Os últimos dias foram exemplares para perceber o perfil de Yahya Jammeh, o Presidente da Gâmbia, que chegou mesmo a dizer que iria governar por "um milhão de anos se essa for a vontade de Allah".
Depois de aceitar, surpreendendo o mundo, a vitória do seu opositor, Adama Barrow, nas eleições de 01 de Dezembro, deu o dito por não dito, recusando-se a deixar o poder, anulou arbitrariamente as eleições e exigiu que a comissão eleitoral, que tinha validado os resultados, organize outro processo eleitoral.

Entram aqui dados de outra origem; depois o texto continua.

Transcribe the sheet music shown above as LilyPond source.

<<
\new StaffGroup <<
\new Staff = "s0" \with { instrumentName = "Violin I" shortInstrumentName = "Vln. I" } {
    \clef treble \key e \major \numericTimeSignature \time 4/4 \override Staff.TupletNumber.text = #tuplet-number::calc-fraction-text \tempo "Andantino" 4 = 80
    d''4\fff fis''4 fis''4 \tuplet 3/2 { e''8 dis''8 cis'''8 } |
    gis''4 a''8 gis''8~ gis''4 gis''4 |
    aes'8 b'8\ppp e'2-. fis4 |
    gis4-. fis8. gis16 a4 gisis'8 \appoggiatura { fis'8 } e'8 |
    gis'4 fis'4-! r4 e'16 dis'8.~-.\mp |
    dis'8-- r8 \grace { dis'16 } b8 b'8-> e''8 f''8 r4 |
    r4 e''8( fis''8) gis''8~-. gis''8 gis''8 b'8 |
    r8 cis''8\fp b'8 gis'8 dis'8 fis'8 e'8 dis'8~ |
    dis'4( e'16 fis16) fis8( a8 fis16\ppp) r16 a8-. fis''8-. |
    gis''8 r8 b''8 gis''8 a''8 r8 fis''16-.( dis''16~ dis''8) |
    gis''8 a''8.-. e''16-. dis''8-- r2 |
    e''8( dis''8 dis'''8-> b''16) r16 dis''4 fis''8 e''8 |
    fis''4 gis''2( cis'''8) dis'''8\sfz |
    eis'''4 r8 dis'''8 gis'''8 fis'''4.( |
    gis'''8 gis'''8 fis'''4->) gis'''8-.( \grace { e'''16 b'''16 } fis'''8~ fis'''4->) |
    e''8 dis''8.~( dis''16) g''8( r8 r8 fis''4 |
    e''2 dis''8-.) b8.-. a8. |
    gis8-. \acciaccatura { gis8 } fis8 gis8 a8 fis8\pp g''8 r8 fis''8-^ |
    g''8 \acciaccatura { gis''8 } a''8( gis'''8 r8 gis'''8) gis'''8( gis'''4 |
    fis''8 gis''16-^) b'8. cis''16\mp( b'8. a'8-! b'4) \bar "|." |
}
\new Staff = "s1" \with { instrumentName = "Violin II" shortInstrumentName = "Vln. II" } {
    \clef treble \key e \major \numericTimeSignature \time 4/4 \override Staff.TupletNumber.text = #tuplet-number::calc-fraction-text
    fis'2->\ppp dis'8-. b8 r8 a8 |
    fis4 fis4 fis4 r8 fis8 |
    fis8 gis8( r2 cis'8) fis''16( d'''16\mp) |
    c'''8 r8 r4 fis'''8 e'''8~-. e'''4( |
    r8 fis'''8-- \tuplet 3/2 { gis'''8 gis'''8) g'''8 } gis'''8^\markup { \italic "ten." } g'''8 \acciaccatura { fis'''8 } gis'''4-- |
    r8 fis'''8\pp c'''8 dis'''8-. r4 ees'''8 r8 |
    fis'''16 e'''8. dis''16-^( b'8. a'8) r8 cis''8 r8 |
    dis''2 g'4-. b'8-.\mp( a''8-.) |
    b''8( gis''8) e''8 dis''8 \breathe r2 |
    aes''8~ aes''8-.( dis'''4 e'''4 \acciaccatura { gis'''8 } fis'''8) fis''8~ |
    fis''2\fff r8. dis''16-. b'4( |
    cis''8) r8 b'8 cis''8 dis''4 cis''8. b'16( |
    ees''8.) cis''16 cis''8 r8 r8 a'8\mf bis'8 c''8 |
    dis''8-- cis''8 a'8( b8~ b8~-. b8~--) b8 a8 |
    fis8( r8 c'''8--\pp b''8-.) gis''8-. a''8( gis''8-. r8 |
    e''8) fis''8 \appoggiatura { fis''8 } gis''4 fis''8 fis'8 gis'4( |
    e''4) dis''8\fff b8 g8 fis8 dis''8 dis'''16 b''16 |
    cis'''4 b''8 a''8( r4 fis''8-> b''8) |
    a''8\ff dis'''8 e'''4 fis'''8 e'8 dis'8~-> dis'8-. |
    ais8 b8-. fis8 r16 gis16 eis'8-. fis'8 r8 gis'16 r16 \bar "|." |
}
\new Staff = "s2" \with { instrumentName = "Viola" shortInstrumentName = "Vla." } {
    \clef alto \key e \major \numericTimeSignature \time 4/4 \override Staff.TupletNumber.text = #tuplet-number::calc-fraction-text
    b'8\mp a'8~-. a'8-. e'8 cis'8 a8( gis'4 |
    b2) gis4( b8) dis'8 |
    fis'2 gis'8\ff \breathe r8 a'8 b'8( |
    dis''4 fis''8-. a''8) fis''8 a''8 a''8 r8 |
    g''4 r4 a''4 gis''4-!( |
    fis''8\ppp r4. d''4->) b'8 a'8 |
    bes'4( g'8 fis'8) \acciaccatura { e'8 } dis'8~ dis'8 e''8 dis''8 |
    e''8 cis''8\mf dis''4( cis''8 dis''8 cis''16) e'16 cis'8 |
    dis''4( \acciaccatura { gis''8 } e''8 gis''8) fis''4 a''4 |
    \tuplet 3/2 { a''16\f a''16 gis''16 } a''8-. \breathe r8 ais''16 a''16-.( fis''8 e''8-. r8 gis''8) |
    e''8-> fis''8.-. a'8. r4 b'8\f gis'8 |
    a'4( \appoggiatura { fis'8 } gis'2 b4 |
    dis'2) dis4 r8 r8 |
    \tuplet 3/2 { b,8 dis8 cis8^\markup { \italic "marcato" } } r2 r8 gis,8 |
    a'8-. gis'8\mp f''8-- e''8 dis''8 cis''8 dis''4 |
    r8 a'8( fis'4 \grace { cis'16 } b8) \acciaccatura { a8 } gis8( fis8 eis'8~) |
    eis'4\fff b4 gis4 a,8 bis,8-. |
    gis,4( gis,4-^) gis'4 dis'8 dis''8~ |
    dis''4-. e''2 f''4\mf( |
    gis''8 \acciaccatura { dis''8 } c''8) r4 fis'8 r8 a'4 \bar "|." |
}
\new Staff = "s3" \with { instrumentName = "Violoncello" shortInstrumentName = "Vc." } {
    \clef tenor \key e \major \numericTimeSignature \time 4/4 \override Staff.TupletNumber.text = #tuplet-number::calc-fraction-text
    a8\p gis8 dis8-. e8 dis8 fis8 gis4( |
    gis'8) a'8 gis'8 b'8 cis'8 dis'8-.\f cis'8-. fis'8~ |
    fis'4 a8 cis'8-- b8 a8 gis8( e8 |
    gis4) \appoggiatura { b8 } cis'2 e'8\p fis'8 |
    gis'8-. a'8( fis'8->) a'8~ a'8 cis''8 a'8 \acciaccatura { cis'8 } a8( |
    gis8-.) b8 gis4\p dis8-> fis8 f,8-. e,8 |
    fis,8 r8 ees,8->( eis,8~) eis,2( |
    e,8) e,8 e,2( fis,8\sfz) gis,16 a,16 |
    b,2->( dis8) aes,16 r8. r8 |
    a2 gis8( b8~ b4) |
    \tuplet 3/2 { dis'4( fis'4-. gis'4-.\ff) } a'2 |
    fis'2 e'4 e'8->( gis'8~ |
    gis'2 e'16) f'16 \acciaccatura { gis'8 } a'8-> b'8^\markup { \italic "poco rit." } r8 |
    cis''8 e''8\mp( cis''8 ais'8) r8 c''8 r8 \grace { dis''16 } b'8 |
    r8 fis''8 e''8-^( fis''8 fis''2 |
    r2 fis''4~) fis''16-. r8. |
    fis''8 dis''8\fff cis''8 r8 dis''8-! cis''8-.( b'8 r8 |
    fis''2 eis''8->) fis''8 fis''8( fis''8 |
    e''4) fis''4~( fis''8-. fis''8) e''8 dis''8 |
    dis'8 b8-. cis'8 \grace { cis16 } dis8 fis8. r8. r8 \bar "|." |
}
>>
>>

Nos 22 anos de poder no pequeno país, entalado no Sul do Senegal, na África Ocidental, com escassos 1,8 milhões de habitantes, Jammeh ostenta um currículo que em nada pode ser considerado exemplar: depois de chegar ao poder através de um golpe de Estado em 1994, fez-se eleger em 1996 numas eleições duvidosas para a maior parte dos observadores e o mesmo aconteceu nos subsequentes processos eleitorais...
Pelo meio abandonou o Tribunal Penal Internacional, deixou de ser membro da Commonwealth, declarou a Gâmbia, uma antiga colónia britânica, independente desde 1965, uma República islâmica, mandou prender jornalistas, opositores, aceitou que estes fossem sujeitos, segundo organizações internacionais de Direitos Humanos, a tortura...
Mas, apesar disto tudo, o mundo estava prestes a elogiar em uníssono o Presidente Jammeh, porque estava quase a protagonizar um momento único na conturbada história do país: se tivesse cumprido a palavra dada, aceitando os resultados, saído de cena para dar lugar a Adama Barrow... seria a primeira vez desde 1965 que uma transição de poder ocorreria de forma pacífica na Gâmbia.
Tal não aconteceu e agora existe mesmo o risco de a Gâmbia enfrentar uma intervenção militar, depois de a Comunidade Económica dos Estados da África Ocidental (CEDEAO), ter enviado uma missão de peso a Banjul, capital do país, liderada pela Presidente Sirleaf, da Libéria, para convencer Jammeh a sair, a bem, do poder.
O encontro não correu bem, não houve acordo e o que se seguiu foi um chorrilho de ameaças. A CEDEAO admite uma intervenção. Mas o mais sério avisou chegou da ONU, quando Mohammed Ibn Chambas, enviado especial do SG das Nações para a África Ocidental, garantiu que "o fim de Jammeh é este e em nenhumas circunstâncias possíveis ele poderá continuar a ser Presidente".
Chambas admitiu ainda que pode não ser necessária uma intervenção militar mas sublinhou, em declarações à imprensa, após a reunião de Jammeh com a CEDEAO, que "essa ponte pode ter de ser atravessada" se a razão e o bom-senso não vingarem.
A isto, e ao seu estilo, Jammeh mandou o exército colocar-se ao longo das estradas, empilhando sacos de areia e montando postos de controlo com militares fortemente armados, deixando um aviso à navegação: "se vierem (intervenção militar externa) para a terra dos meus antepassados, a Gâmbia será um cemitério para os vossos soldados".
Não é so, todavia, com a questão externa que tem de se preocupar, porque segundo o Presidente eleito, Adama Barrow, não será tolerado que a vontade popular não seja respeitada.
Fica, por fim, sem se perceber o que levou Yahya a voltar com a palavra atrás. Segundo a imprensa, correm duas versões. A primeira é que Jammeh, após aceitar a derrota, foi ameaçado de que será perseguido pelo seu passado violento e desrespeito pelos direitos humanos; a outra é que terá aceitado a derrota numa momentânea perda de lucidez e desnorte provocado pelo inesperado resultado eleitoral.
Nos próximos dias saber-se-á o desfecho deste filme, que nas últimas décadas foi visto em muitos países pelo mundo fora, especialmente em África. Facto pelo qual a União Africana já avisa há anos que não tolerará excepções ao respeito rigoroso pelas regras constitucionais.
Muitos analistas apontam que a atitude de Jammeh não mais é que um golpe de Estado porque a comissão eleitoral, que é quem legalmente proclama o vencedor, já tinha apontado Adama Barrow como Presidente eleito.